If I were to write a letter to my younger self as she was discerning whether she should do a year of service or not, I don’t think I would know where to begin. Now being close to three months into my year of service I can say that this was definitely the direction I needed to take in my life after finishing college. This experience has already provided me with opportunities to learn about the “real world” without technically even having a job yet. Not only have I learned about what the “real world” may look like, but I am also learning more about myself outside of being a student. I don’t think I would be as happy or passionate about the choice I will make at the end of this year to continue to fulfill the vocation God is calling me to had I gotten a job or gone to grad school after undergrad.
I have also already learned and gained so much from those I have worked with and served. That idea of gaining something from those I work to serve seems funny in my mind… shouldn’t I be the one giving to our neighbors in need?
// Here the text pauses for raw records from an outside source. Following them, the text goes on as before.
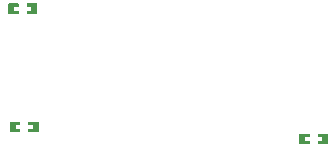
<source format=gtp>
G04 Layer: TopPasteMaskLayer*
G04 EasyEDA v6.5.5, 2022-05-22 00:28:19*
G04 37d94133e9fb4008a465715c89777dd1,10*
G04 Gerber Generator version 0.2*
G04 Scale: 100 percent, Rotated: No, Reflected: No *
G04 Dimensions in millimeters *
G04 leading zeros omitted , absolute positions ,4 integer and 5 decimal *
%FSLAX45Y45*%
%MOMM*%

%ADD10C,0.0001*%

%LPD*%
G36*
X2782722Y3270808D02*
G01*
X2777693Y3265779D01*
X2777693Y3243021D01*
X2814675Y3243021D01*
X2814675Y3210001D01*
X2777693Y3210001D01*
X2777693Y3185820D01*
X2782722Y3180791D01*
X2862681Y3180791D01*
X2867710Y3185820D01*
X2867710Y3265779D01*
X2862681Y3270808D01*
G37*
G36*
X2623718Y3270808D02*
G01*
X2618689Y3265779D01*
X2618689Y3185820D01*
X2623718Y3180791D01*
X2702712Y3180791D01*
X2707690Y3185820D01*
X2707690Y3210001D01*
X2669692Y3210001D01*
X2669692Y3243021D01*
X2707690Y3243021D01*
X2707690Y3265779D01*
X2702712Y3270808D01*
G37*
G36*
X2770022Y4274108D02*
G01*
X2764993Y4269079D01*
X2764993Y4246321D01*
X2801975Y4246321D01*
X2801975Y4213301D01*
X2764993Y4213301D01*
X2764993Y4189120D01*
X2770022Y4184091D01*
X2849981Y4184091D01*
X2855010Y4189120D01*
X2855010Y4269079D01*
X2849981Y4274108D01*
G37*
G36*
X2611018Y4274108D02*
G01*
X2605989Y4269079D01*
X2605989Y4189120D01*
X2611018Y4184091D01*
X2690012Y4184091D01*
X2694990Y4189120D01*
X2694990Y4213301D01*
X2656992Y4213301D01*
X2656992Y4246321D01*
X2694990Y4246321D01*
X2694990Y4269079D01*
X2690012Y4274108D01*
G37*
G36*
X5233822Y3169208D02*
G01*
X5228793Y3164179D01*
X5228793Y3141421D01*
X5265775Y3141421D01*
X5265775Y3108401D01*
X5228793Y3108401D01*
X5228793Y3084220D01*
X5233822Y3079191D01*
X5313781Y3079191D01*
X5318810Y3084220D01*
X5318810Y3164179D01*
X5313781Y3169208D01*
G37*
G36*
X5074818Y3169208D02*
G01*
X5069789Y3164179D01*
X5069789Y3084220D01*
X5074818Y3079191D01*
X5153812Y3079191D01*
X5158790Y3084220D01*
X5158790Y3108401D01*
X5120792Y3108401D01*
X5120792Y3141421D01*
X5158790Y3141421D01*
X5158790Y3164179D01*
X5153812Y3169208D01*
G37*
M02*

</source>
There is so much more I should do to be present to them and I shouldn’t be getting anything from them. However, I have learned that there is a difference between serving someone, as compared to helping or fixing them. Service is a relationship between equals, whereas helping defines the inequality between individuals. Or fixing implies that someone is wrong or broken and his or her brokenness requires me to act. Service sees the wholeness in others; it respects the dignity of their life and my own.
I have seen that in the midst of someone’s homelessness, hunger, struggle with bed bugs, etc. there is still so much joy, hope and gratitude. It’s humbling to encounter our neighbors and then question how I would be acting should I be in that situation. I don’t know that I would be quite as cheerful or as hopeful. I am constantly reminded of a woman I met while venturing on home visits. She had lost all her furniture, clothes, possessions, and even had to move because of bed bugs. Yet she was so welcoming and proud of her new apartment. She constantly thanked me and the other St. Vincent de Paul volunteer for our help and for talking to her. Not only was she grateful to us, but also to God. So grateful in fact that she wanted to lead prayer for the three of us before we left her apartment. I have not forgotten that experience and continue to reflect on it as I work, and use it as a way to hold myself accountable for having a more positive outlook and attitude for the obstacles I come up against.
Our neighbors’ attitudes challenge me to question my own attitude and my ability to keep an open mind to the world around me. That too is something I needed to be reminded of as I discerned whether or not a year of service was the right decision for me. I have a lot to learn from different experiences, conversations and people. The challenges I come up against can only help inform my future decisions and how to learn from the unexpected.
Thinking about how I made my decision to pursue a year of service, I now realize it is because of the challenges that I faced that drove me to step outside my comfort zone and consider serving. As I continue this year and look back on my decision to come to VVC, I need to remember that as daunting as an obstacle may be, it can lead me to where I am called; what I experience and learn through overcoming any challenge may lead to the next step in my life.
Amy Noser, originally from St. Louis, MO, graduated from the University of Dayton this past May. Without having written a letter to herself, she still managed to make her way here, to the VVC program, and spends her days helping coordinate our Ozanam Center for Service Learning and working with volunteers. Amy’s warm and compassionate presence are a gift to her work and her VVC community.